Regions (10)Hover a region to highlight

bottom·deletion·mixed-region·(670, 977, 199×89) · 0.58%

bottom·content-change·sparse-distributed·(558, 738, 193×173) · 0.34%

bottom·content-change·mixed-region·(726, 910, 208×51) · 0.30%

center·content-change·sparse-distributed·(368, 663, 323×88) · 0.27%

bottom·shift·sparse-distributed·(432, 937, 50×151) · 0.11%

right·addition·sparse-distributed·(1004, 626, 71×130) · 0.08%

top-left·shift·edge-dominated·(343, 102, 39×126) · 0.07%

center·deletion·sparse-distributed·(505, 717, 49×88) · 0.05%

bottom·addition·sparse-distributed·(694, 1085, 80×33) · 0.04%

bottom-left·addition·edge-dominated·(253, 1191, 89×37) · 0.03%

Usage

Both bindings return the same result shape - summary, regions[] (with position, changeType, percentage, …), and severity.
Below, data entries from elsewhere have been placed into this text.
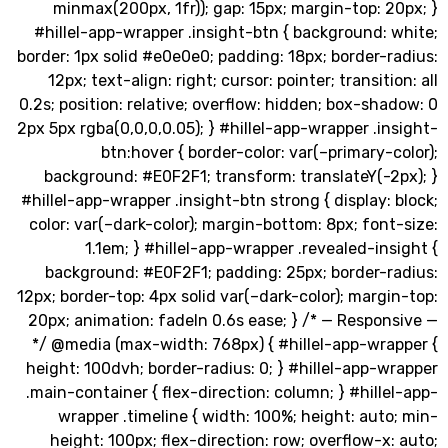
minmax(200px, 1fr)); gap: 15px; margin-top: 
#hillel-app-wrapper .insight-btn { background:
border: 1px solid #e0e0e0; padding: 18px; border-
12px; text-align: right; cursor: pointer; transiti
0.2s; position: relative; overflow: hidden; box-sh
2px 5px rgba(0,0,0,0.05); } #hillel-app-wrapper .i
btn:hover { border-color: var(–primary-
background: #E0F2F1; transform: translateY(-2
#hillel-app-wrapper .insight-btn strong { display:
color: var(–dark-color); margin-bottom: 8px; fon
1.1em; } #hillel-app-wrapper .revealed-in
background: #E0F2F1; padding: 25px; border-r
12px; border-top: 4px solid var(–dark-color); marg
20px; animation: fadeIn 0.6s ease; } /* — Respo
*/ @media (max-width: 768px) { #hillel-app-wra
height: 100dvh; border-radius: 0; } #hillel-app-
.main-container { flex-direction: column; } #hill
wrapper .timeline { width: 100%; height: aut
height: 100px; flex-direction: row; overflow-x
The native binding reads files; the WASM binding takes pre-decoded RGBA buffers.

core-native (Node)


import { interpret } from "@blazediff/core-native";
 
const result = await interpret("fixtures/3a.png", "fixtures/3b.png");
 
console.log(result.summary);
for (const region of result.regions) {
  console.log(`${region.position}: ${region.changeType} (${region.percentage.toFixed(2)}%)`);
}

Identical images

Image 1

Image 2

Images are identical

low0.00% changed

When nothing changed, regions is empty and summary reports no differences - identical for both bindings.

Change types

Type	Meaning
`Addition`	Content appeared - blends with background in before image, distinct in after
`Deletion`	Content removed - distinct in before, blends with background in after
`Shift`	Content moved - matched Addition+Deletion pair with similar luminance
`ColorChange`	Recolor - edge structure preserved across both images, uniform color shift
`ContentChange`	Structural change - edges differ between images
`RenderingNoise`	Sub-pixel artifacts - filtered from output

Accuracy

Measured against datasets with hand-labeled change regions (see crates/blazediff-interpret-verify/BENCHMARKS.md for the full breakdown).
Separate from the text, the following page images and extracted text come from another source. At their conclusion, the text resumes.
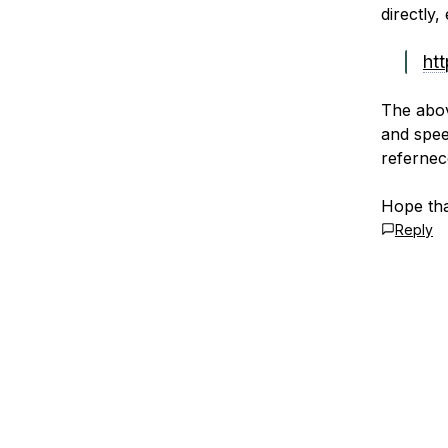
directly,
ht
The abov
and spee
refernec
Hope tha
Reply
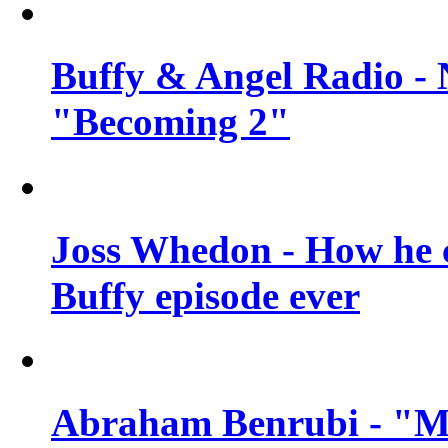
Buffy & Angel Radio - 
"Becoming 2"
Joss Whedon - How he c
Buffy episode ever
Abraham Benrubi - "Mi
Dataset	What it tests	Classifier-only macro F1	End-to-end macro F1
`addition_deletion`	Clean object insert / remove on photographs	0.998	0.888
`shift`	Sub-region translations with pixel-perfect ground truth	0.813	0.628
`inpaintcoco`	Inpaint edits that mix recolor and texture replacement	0.440	0.260
`html_color_pairs`	Recolors on rendered Tailwind UI screenshots	0.993	0.786

Read this as: on clear add/delete edits the classifier almost never picks the wrong label (0.998 means 4 mistakes in 904 regions). On synthetic shifts the post-pass pairs about two thirds of moved-block events with near-perfect precision. On real inpainted photos it lands the right label in about four of every nine regions - the ColorChange vs ContentChange boundary is the dominant confusion and the focus area for the next iteration. html_color_pairs isolates that same boundary on 100 rendered Tailwind UI screenshots that differ only in color classes: a dedicated chromatic-recolor branch admits same-luminance hue swaps that YIQ otherwise scores as low-delta, lifting classifier F1 to 0.993 with zero false positives.

End-to-end runs the full detector pipeline before classifying, so the score also reflects detection misses and spurious small regions; classifier-only isolates labeling quality from detection.